Document images with source code:
======

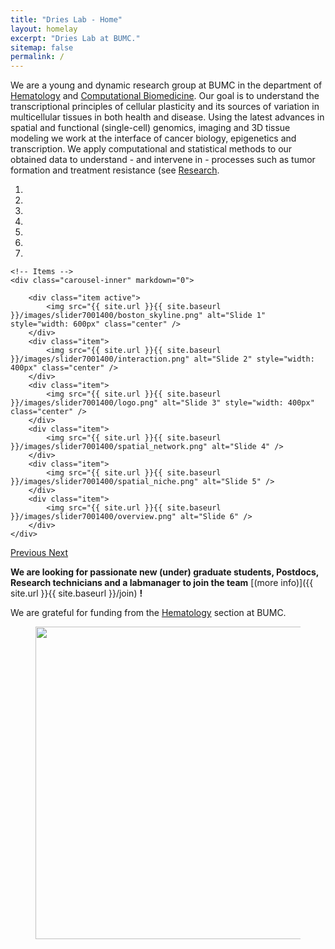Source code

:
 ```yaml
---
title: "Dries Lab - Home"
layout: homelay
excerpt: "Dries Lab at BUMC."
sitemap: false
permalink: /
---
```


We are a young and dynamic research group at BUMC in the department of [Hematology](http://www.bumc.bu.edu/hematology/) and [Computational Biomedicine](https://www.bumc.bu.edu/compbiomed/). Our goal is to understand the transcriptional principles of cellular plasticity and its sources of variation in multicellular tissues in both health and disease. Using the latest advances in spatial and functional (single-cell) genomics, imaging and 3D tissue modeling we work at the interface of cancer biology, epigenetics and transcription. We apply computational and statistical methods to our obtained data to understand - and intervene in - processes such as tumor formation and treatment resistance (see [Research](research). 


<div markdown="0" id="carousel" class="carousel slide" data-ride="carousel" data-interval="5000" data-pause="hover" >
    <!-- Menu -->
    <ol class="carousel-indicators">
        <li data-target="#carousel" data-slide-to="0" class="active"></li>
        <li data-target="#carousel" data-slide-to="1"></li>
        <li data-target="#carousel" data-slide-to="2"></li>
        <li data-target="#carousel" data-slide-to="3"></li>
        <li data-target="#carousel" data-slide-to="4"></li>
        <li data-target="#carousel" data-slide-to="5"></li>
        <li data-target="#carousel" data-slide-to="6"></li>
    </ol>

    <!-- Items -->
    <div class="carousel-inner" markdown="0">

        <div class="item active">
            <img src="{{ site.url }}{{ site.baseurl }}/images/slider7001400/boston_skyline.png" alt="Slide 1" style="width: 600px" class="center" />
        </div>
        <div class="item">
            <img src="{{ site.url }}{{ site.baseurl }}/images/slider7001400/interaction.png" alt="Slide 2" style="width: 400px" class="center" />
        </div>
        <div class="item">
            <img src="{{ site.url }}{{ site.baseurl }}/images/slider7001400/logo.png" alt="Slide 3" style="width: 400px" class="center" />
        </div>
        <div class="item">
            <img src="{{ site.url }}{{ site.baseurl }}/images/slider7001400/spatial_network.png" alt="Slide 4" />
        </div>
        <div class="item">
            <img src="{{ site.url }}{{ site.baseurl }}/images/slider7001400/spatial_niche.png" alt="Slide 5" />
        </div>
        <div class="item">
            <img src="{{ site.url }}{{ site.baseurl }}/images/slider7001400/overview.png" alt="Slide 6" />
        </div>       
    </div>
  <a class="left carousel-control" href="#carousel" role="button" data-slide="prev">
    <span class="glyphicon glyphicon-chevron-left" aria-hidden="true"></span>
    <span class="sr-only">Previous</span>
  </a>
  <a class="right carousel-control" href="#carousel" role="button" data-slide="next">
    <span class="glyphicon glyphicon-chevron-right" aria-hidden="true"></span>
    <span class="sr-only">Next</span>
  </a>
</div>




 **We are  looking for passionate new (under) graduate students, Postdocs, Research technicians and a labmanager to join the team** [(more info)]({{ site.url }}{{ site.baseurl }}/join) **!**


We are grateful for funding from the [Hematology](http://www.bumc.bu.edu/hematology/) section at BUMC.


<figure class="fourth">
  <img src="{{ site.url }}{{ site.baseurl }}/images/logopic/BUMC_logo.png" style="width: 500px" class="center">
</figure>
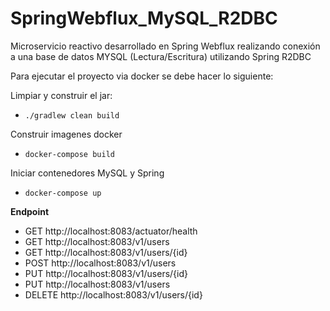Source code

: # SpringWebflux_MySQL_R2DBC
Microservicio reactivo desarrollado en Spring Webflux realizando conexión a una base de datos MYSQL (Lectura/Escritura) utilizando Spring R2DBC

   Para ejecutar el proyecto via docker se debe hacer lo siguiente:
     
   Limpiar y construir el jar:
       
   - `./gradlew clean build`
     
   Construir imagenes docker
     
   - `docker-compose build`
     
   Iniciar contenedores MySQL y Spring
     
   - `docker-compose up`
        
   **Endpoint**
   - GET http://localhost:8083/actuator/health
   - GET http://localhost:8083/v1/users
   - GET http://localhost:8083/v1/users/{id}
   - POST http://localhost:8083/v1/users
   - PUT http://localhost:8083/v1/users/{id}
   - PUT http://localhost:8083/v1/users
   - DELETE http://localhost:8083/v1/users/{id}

======

§ Work required: Your response must reproduce every line of the data exactly, with images omitted.

§ Problem solution:
Source code

:
 ```yaml
---
title: "Dries Lab - Home"
layout: homelay
excerpt: "Dries Lab at BUMC."
sitemap: false
permalink: /
---
```


We are a young and dynamic research group at BUMC in the department of [Hematology](http://www.bumc.bu.edu/hematology/) and [Computational Biomedicine](https://www.bumc.bu.edu/compbiomed/). Our goal is to understand the transcriptional principles of cellular plasticity and its sources of variation in multicellular tissues in both health and disease. Using the latest advances in spatial and functional (single-cell) genomics, imaging and 3D tissue modeling we work at the interface of cancer biology, epigenetics and transcription. We apply computational and statistical methods to our obtained data to understand - and intervene in - processes such as tumor formation and treatment resistance (see [Research](research). 


<div markdown="0" id="carousel" class="carousel slide" data-ride="carousel" data-interval="5000" data-pause="hover" >
    <!-- Menu -->
    <ol class="carousel-indicators">
        <li data-target="#carousel" data-slide-to="0" class="active"></li>
        <li data-target="#carousel" data-slide-to="1"></li>
        <li data-target="#carousel" data-slide-to="2"></li>
        <li data-target="#carousel" data-slide-to="3"></li>
        <li data-target="#carousel" data-slide-to="4"></li>
        <li data-target="#carousel" data-slide-to="5"></li>
        <li data-target="#carousel" data-slide-to="6"></li>
    </ol>

    <!-- Items -->
    <div class="carousel-inner" markdown="0">

        <div class="item active">
            <img src="{{ site.url }}{{ site.baseurl }}/images/slider7001400/boston_skyline.png" alt="Slide 1" style="width: 600px" class="center" />
        </div>
        <div class="item">
            <img src="{{ site.url }}{{ site.baseurl }}/images/slider7001400/interaction.png" alt="Slide 2" style="width: 400px" class="center" />
        </div>
        <div class="item">
            <img src="{{ site.url }}{{ site.baseurl }}/images/slider7001400/logo.png" alt="Slide 3" style="width: 400px" class="center" />
        </div>
        <div class="item">
            <img src="{{ site.url }}{{ site.baseurl }}/images/slider7001400/spatial_network.png" alt="Slide 4" />
        </div>
        <div class="item">
            <img src="{{ site.url }}{{ site.baseurl }}/images/slider7001400/spatial_niche.png" alt="Slide 5" />
        </div>
        <div class="item">
            <img src="{{ site.url }}{{ site.baseurl }}/images/slider7001400/overview.png" alt="Slide 6" />
        </div>       
    </div>
  <a class="left carousel-control" href="#carousel" role="button" data-slide="prev">
    <span class="glyphicon glyphicon-chevron-left" aria-hidden="true"></span>
    <span class="sr-only">Previous</span>
  </a>
  <a class="right carousel-control" href="#carousel" role="button" data-slide="next">
    <span class="glyphicon glyphicon-chevron-right" aria-hidden="true"></span>
    <span class="sr-only">Next</span>
  </a>
</div>




 **We are  looking for passionate new (under) graduate students, Postdocs, Research technicians and a labmanager to join the team** [(more info)]({{ site.url }}{{ site.baseurl }}/join) **!**


We are grateful for funding from the [Hematology](http://www.bumc.bu.edu/hematology/) section at BUMC.


<figure class="fourth">
  <img src="{{ site.url }}{{ site.baseurl }}/images/logopic/BUMC_logo.png" style="width: 500px" class="center">
</figure>
Source code

: # SpringWebflux_MySQL_R2DBC
Microservicio reactivo desarrollado en Spring Webflux realizando conexión a una base de datos MYSQL (Lectura/Escritura) utilizando Spring R2DBC

   Para ejecutar el proyecto via docker se debe hacer lo siguiente:
     
   Limpiar y construir el jar:
       
   - `./gradlew clean build`
     
   Construir imagenes docker
     
   - `docker-compose build`
     
   Iniciar contenedores MySQL y Spring
     
   - `docker-compose up`
        
   **Endpoint**
   - GET http://localhost:8083/actuator/health
   - GET http://localhost:8083/v1/users
   - GET http://localhost:8083/v1/users/{id}
   - POST http://localhost:8083/v1/users
   - PUT http://localhost:8083/v1/users/{id}
   - PUT http://localhost:8083/v1/users
   - DELETE http://localhost:8083/v1/users/{id}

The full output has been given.